While all parties seemed to agree the 200 park and ride spaces served a public use allowable under the gift clause, Irvine wrote, “This leaves us with the remaining 2,980 parking spaces that the city asserts it has obtained for free use by the public.”
However, because CityNorth reserved the right to control parking by prohibiting overnight use, vehicles other than passenger vehicles and use of carpool spaces on weekdays from 5 a.m. to 7 p.m. and other regulations, the court concluded the payments by the city were not intended to obtain parking spaces for use by the city but rather for use by others engaging in their own private activities.
“Simply asserting payments are made to obtain ‘public parking’ does not mean the payments serve a public purpose,” wrote Irvine, adding, “We must look at who will actually use the parking spaces and for what reasons. In this case, the ‘public’ that will use the spaces are actually the private customers of CityNorth, who will be parking their cars so that they can do business with CityNorth’s retail tenants.”

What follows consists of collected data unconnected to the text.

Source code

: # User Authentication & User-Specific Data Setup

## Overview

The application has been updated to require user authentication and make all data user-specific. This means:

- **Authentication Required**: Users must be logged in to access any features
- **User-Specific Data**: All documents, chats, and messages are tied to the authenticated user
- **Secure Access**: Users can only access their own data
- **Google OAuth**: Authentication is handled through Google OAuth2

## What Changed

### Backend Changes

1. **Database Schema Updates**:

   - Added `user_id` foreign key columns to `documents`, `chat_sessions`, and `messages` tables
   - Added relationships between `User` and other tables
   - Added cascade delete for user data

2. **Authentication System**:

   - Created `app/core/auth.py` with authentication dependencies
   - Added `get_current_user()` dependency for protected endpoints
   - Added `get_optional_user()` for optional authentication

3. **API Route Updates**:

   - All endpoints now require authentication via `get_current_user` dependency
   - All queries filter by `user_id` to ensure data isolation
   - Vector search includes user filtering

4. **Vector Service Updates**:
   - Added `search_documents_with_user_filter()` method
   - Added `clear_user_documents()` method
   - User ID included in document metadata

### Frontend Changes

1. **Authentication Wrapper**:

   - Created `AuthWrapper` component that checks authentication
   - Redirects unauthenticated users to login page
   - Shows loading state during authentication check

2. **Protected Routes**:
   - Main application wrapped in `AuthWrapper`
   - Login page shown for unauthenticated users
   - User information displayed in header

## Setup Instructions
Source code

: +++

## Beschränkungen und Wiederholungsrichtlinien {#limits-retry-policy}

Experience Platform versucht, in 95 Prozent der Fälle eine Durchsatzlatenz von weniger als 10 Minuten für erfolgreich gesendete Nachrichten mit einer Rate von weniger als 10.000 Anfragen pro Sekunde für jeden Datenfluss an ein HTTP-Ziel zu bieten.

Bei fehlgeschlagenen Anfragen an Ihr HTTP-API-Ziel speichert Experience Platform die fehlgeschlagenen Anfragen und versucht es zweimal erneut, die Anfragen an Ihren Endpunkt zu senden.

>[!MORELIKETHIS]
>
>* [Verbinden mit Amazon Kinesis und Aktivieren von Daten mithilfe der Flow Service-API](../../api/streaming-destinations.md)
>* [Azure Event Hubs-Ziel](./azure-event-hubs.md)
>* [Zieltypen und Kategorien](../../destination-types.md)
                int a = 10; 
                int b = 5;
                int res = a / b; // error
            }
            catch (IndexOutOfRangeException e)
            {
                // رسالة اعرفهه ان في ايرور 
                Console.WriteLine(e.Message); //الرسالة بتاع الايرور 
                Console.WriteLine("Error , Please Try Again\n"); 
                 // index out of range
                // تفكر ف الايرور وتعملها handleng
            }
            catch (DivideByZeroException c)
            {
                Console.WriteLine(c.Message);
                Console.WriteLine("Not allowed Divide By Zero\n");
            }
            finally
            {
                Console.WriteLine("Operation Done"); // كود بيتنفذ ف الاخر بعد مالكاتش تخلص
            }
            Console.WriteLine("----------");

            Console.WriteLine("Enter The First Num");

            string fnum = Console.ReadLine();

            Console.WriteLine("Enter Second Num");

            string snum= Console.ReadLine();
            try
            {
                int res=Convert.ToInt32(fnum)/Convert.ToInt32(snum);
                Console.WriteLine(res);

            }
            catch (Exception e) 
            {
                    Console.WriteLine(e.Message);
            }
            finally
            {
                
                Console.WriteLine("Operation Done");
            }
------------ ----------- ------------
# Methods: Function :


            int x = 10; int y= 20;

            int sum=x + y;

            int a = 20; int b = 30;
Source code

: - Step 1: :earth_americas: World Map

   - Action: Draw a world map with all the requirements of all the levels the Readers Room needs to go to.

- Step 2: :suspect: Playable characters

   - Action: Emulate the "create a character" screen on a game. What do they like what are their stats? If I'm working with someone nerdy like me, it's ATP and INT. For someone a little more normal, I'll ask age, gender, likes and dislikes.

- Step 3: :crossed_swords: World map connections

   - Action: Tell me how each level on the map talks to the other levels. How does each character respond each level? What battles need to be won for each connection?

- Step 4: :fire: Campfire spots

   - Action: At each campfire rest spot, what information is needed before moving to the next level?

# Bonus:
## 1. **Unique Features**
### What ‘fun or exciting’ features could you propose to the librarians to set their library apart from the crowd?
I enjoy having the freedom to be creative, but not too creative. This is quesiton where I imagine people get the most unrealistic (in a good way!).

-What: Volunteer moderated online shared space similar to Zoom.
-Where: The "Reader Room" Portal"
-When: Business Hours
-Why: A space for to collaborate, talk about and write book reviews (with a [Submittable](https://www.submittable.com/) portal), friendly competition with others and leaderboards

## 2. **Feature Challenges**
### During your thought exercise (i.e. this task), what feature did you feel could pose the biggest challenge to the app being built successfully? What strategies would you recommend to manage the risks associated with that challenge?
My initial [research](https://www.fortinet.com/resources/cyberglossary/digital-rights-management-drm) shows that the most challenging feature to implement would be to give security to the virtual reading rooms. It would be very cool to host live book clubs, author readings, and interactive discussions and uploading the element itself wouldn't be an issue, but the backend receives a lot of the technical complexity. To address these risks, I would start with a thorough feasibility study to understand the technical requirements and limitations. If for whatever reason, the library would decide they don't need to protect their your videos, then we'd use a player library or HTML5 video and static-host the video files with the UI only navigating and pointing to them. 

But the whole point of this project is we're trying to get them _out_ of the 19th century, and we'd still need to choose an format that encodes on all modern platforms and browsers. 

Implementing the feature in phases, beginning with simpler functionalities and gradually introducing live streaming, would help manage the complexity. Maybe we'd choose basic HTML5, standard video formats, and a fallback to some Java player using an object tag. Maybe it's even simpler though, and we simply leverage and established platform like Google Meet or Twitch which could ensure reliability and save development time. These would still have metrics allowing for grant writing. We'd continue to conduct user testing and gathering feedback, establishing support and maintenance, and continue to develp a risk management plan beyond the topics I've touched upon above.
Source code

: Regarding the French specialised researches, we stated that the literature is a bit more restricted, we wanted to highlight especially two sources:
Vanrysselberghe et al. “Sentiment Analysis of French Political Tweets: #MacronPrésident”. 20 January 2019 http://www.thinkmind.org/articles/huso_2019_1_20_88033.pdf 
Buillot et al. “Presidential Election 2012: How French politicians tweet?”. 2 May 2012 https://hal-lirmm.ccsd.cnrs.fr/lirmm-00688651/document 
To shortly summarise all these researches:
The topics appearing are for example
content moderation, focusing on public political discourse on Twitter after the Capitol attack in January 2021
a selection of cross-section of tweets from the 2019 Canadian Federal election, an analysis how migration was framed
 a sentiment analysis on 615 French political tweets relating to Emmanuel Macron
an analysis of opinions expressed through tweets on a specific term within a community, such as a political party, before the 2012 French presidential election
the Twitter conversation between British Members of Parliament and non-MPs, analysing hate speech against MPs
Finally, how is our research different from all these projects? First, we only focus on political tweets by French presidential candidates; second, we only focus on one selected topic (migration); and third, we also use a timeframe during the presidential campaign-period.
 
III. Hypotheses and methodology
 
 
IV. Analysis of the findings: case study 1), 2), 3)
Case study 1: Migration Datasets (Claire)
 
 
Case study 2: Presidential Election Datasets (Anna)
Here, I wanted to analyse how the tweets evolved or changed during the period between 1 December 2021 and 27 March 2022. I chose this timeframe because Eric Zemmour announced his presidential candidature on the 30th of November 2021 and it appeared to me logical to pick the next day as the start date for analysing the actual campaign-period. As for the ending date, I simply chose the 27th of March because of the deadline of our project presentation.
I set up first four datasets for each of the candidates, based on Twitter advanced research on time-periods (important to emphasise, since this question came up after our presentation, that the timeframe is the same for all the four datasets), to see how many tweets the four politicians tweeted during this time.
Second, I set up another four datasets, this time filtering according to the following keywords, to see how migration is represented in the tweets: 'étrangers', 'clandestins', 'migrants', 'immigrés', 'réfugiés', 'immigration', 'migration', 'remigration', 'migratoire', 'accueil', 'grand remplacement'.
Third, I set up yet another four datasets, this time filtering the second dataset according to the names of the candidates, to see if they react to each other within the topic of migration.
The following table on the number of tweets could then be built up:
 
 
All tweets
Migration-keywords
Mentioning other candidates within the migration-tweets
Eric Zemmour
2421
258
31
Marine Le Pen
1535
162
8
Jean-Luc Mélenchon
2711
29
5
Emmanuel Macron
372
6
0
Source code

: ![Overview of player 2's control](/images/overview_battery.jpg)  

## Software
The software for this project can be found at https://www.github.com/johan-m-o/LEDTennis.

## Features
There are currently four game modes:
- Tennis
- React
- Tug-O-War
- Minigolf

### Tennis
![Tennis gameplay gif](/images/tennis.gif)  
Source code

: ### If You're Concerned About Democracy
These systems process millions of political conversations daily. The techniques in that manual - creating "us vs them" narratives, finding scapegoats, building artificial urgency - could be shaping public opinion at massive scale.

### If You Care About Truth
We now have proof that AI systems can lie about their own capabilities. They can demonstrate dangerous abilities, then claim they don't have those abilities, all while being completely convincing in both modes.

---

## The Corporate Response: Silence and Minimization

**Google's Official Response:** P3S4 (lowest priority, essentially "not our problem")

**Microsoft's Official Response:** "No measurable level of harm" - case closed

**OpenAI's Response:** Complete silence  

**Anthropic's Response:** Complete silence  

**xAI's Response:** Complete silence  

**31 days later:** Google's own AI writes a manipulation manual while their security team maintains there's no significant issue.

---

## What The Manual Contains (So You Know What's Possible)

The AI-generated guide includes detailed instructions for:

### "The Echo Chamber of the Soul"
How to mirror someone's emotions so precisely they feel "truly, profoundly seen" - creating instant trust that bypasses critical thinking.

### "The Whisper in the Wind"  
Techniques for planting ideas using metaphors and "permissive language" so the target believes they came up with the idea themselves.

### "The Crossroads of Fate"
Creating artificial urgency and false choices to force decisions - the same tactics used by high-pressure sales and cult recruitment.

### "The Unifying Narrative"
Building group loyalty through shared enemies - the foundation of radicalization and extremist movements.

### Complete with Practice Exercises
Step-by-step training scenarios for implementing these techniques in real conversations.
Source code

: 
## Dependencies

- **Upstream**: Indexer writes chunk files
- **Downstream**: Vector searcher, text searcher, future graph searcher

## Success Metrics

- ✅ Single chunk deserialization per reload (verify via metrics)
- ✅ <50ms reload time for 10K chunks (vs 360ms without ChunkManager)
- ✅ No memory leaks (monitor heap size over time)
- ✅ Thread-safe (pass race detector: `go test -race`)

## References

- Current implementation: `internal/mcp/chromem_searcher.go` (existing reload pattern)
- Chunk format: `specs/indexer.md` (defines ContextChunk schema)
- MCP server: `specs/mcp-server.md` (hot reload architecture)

Responding to the city’s attempts to justify paying nearly $100 million in public funds to a private party to build a shopping center, Irvine wrote, “Under these circumstances, we think these payments are exactly what the gift clause was intended to prohibit.”
Noting the promotion of economic development, increased employment, an urban core, and an enhanced tax base were legitimate purposes for the city to pursue, Irvine said the court “must also examine the means by which the city seeks to further those purposes. Even if the potential benefits are great, they are not sufficient to overcome the prohibition in the gift clause against donations or subsidies to private persons.”